((
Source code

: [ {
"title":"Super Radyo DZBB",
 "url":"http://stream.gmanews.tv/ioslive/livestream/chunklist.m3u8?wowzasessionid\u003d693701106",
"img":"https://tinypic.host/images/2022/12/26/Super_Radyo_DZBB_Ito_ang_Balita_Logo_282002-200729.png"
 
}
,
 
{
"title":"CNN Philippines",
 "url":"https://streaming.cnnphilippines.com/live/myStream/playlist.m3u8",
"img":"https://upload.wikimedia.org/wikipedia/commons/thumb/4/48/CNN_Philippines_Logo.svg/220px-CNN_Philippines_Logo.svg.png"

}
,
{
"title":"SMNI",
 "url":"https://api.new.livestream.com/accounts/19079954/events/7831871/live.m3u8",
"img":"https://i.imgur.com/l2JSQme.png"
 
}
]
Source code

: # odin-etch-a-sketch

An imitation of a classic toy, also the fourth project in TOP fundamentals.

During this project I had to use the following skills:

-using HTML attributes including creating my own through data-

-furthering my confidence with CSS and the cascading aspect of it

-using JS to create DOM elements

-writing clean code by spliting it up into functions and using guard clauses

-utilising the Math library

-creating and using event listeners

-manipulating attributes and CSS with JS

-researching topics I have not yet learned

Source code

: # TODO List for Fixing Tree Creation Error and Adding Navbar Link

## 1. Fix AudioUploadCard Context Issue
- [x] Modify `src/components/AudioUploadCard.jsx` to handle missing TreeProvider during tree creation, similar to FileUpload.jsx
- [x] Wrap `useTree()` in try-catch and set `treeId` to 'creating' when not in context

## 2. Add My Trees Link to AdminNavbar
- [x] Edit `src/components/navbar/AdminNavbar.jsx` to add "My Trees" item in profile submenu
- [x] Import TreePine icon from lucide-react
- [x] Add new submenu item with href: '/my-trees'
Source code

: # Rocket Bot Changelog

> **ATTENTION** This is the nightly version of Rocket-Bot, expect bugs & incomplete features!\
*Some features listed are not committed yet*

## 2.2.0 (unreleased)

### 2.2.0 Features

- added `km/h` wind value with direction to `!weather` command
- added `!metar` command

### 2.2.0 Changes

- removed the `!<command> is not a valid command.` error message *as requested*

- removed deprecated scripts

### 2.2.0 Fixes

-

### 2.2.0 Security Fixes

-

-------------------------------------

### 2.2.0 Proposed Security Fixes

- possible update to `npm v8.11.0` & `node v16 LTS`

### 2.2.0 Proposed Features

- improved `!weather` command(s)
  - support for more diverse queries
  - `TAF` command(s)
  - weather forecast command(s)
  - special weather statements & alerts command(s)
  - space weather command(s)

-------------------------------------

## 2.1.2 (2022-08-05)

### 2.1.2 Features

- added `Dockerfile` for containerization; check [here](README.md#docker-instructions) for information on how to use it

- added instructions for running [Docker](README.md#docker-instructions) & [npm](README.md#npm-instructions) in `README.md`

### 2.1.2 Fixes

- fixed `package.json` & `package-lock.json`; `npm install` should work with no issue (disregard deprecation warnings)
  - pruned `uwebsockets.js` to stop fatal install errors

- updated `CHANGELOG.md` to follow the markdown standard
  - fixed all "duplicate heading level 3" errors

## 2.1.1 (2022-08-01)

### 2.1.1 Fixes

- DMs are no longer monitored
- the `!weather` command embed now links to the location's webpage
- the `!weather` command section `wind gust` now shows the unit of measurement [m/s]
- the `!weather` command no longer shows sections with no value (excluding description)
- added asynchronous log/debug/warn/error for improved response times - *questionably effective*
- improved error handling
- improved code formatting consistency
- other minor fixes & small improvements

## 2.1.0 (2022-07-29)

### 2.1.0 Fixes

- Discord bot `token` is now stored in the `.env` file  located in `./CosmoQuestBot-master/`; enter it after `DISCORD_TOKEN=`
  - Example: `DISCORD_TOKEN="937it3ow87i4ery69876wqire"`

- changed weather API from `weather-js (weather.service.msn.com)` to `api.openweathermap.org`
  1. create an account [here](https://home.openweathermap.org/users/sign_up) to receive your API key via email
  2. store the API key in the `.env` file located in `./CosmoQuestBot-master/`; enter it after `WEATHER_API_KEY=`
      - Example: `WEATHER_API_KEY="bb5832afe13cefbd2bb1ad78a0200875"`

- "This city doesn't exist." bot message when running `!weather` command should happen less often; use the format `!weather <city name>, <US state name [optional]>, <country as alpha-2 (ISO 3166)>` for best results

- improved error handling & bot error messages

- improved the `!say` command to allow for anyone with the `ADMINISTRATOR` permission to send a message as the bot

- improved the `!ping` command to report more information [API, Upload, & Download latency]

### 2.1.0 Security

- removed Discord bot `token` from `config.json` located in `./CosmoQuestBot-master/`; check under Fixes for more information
))
WHAT IS NEEDED: Could you return exactly the lines above from the line with "An imitation of" to the line with "not in context", both included, and nothing else?

REPLY:
An imitation of a classic toy, also the fourth project in TOP fundamentals.

During this project I had to use the following skills:

-using HTML attributes including creating my own through data-

-furthering my confidence with CSS and the cascading aspect of it

-using JS to create DOM elements

-writing clean code by spliting it up into functions and using guard clauses

-utilising the Math library

-creating and using event listeners

-manipulating attributes and CSS with JS

-researching topics I have not yet learned

Source code

: # TODO List for Fixing Tree Creation Error and Adding Navbar Link

## 1. Fix AudioUploadCard Context Issue
- [x] Modify `src/components/AudioUploadCard.jsx` to handle missing TreeProvider during tree creation, similar to FileUpload.jsx
- [x] Wrap `useTree()` in try-catch and set `treeId` to 'creating' when not in context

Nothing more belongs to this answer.